I think that dinner brings the most enjoyable hour of the day. Work is
over, the sights of sea and shore have been enjoyed, we have taken
exercise in plenty. Salam and his helpers having dined, the kitchen tent
becomes the scene of an animated conversation that one hears without
understanding. Two or three old headmen, finding their way in the dark
like cats, have come down from Mediunah to chat with Salam and the town
Moor. The social instinct pervades Morocco. On the plains of R'hamna,
where fandaks are unknown and even the n'zalas[4] are few and far between;
in the fertile lands of Dukala, Shiadma, and Haha; in M'touga, on whose
broad plains the finest Arab horses are reared and thrive,--I have found
this instinct predominant. As soon as the evening meal is over, the
headmen of the nearest village come to the edge of the tent, remove their
slippers, praise God, and ask for news of the world without. It may be
that they are going to rob the strangers in the price of food for mules
and horses, or even over the tent supplies. It may be that they would cut
the throats of all foreign wayfarers quite cheerfully, if the job could be
accomplished without fear of reprisals. It is certain that they despise
them for Unbelievers, _i.e._ Christians or Jews, condemned to the pit; but
in spite of all considerations they must have news of the outer world.

When the moon comes out and the Great Bear constellation is shining above
our heads as though its sole duty in heaven were to light the camp, there
is a strong temptation to ramble. I am always sure that I can find the
track, or that Salam will be within hail should it be lost. How quickly
the tents pass out of sight. The path to the hills lies by way of little
pools where the frogs have a croaking chorus that Aristophanes might have
envied. On the approach of strange footsteps they hurry off the flat rocks
by the pool, and one hears a musical plash as they reach water. Very soon
the silence is resumed, and presently becomes so oppressive that it is a
relief to turn again and see our modest lights twinkling as though in
welcome.

It is hopeless to wait for wild boar now. One or two pariah dogs, hailing
from nowhere, have been attracted to the camp, Salam has given them the
waste food, and they have installed themselves as our protectors, whether
out of a feeling of gratitude or in hope of favours to come I cannot tell,
but probably from a mixture of wise motives. They are alert, savage
beasts, of a hopelessly mixed breed, but no wild boar will come rooting
near the camp now, nor will any thief, however light-footed, yield to the
temptation our tents afford.

[Illustration: THE ROAD TO THE KASBAH, TANGIER]

We have but one visitor after the last curtain has been drawn, a strange
bird with a harsh yet melancholy note, that reminds me of the night-jar of
the fen lands in our own country. The hills make a semicircle round the
camp, and the visitor seems to arrive at the corner nearest Spartel about
one o'clock in the morning. It cries persistently awhile, and then flies
to the middle of the semicircle, just at the back of the tents, where the
note is very weird and distinct. Finally it goes to the other horn of the
crescent and resumes the call--this time, happily, a much more subdued
affair. What is it? Why does it come to complain to the silence night
after night? One of the men says it is a djin, and wants to go back to
Tangier, but Salam, whose loyalty outweighs his fears, declares that
even though it be indeed a devil and eager to devour us, it cannot come
within the charmed range of my revolver. Hence its regret, expressed so
unpleasantly. I have had to confess to Salam that I have no proof that he
is wrong.

WORK INSTRUCTIONS:
**a)** Duplicate everything in the Morocco camp passage from "It is hopeless" down to "our tents afford.".
**b)** In the Morocco camp passage, list every plain or land that the narrator names as a place where the social instinct has been found.

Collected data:
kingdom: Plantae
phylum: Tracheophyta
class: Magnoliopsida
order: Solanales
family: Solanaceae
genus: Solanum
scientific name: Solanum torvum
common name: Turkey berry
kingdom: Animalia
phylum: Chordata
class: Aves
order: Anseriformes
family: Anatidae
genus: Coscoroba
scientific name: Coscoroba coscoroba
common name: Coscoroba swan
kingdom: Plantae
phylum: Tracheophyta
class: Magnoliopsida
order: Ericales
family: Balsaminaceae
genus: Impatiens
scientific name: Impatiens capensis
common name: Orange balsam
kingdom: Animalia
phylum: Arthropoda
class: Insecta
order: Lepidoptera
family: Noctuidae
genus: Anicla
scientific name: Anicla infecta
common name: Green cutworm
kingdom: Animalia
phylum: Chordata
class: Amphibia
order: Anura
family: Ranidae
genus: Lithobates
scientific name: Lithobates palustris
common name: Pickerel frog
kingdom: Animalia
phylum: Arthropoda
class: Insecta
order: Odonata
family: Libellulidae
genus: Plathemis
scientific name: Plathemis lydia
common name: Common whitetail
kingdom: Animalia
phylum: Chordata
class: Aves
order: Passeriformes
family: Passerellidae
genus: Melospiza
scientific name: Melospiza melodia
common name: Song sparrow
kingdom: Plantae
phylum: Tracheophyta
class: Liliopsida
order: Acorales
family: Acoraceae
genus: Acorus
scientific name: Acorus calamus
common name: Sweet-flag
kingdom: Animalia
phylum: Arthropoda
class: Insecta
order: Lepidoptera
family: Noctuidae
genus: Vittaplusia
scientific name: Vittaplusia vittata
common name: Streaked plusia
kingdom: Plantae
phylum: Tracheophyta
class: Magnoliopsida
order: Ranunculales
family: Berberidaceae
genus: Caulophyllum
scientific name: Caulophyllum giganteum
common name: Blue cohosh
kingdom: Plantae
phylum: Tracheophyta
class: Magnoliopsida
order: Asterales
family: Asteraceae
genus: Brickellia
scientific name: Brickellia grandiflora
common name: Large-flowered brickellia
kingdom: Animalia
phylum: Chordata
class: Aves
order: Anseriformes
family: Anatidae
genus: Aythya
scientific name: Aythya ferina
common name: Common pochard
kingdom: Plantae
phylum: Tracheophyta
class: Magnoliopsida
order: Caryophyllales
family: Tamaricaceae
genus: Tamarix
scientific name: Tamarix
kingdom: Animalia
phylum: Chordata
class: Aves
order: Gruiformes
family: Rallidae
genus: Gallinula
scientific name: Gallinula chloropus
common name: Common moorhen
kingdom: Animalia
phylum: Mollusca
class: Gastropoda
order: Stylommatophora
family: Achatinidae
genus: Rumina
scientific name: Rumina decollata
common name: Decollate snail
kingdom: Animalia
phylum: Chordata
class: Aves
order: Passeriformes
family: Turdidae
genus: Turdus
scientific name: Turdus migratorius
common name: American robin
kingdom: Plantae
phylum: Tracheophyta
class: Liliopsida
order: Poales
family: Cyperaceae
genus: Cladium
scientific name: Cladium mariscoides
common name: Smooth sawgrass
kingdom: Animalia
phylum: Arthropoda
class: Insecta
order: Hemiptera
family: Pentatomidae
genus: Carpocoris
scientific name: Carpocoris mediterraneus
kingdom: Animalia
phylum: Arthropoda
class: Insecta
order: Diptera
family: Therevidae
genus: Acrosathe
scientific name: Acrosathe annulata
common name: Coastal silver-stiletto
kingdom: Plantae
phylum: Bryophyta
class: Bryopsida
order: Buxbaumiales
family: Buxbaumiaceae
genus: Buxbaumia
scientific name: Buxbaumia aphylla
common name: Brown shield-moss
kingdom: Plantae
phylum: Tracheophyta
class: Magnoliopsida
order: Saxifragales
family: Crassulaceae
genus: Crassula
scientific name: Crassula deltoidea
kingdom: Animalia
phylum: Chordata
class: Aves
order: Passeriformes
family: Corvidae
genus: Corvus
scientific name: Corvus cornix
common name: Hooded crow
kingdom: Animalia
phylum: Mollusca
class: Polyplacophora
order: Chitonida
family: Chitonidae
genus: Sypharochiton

THE RESULTS:
**a)**
It is hopeless to wait for wild boar now. One or two pariah dogs, hailing
from nowhere, have been attracted to the camp, Salam has given them the
waste food, and they have installed themselves as our protectors, whether
out of a feeling of gratitude or in hope of favours to come I cannot tell,
but probably from a mixture of wise motives. They are alert, savage
beasts, of a hopelessly mixed breed, but no wild boar will come rooting
near the camp now, nor will any thief, however light-footed, yield to the
temptation our tents afford.

**b)** R'hamna, Dukala, Shiadma, Haha, M'touga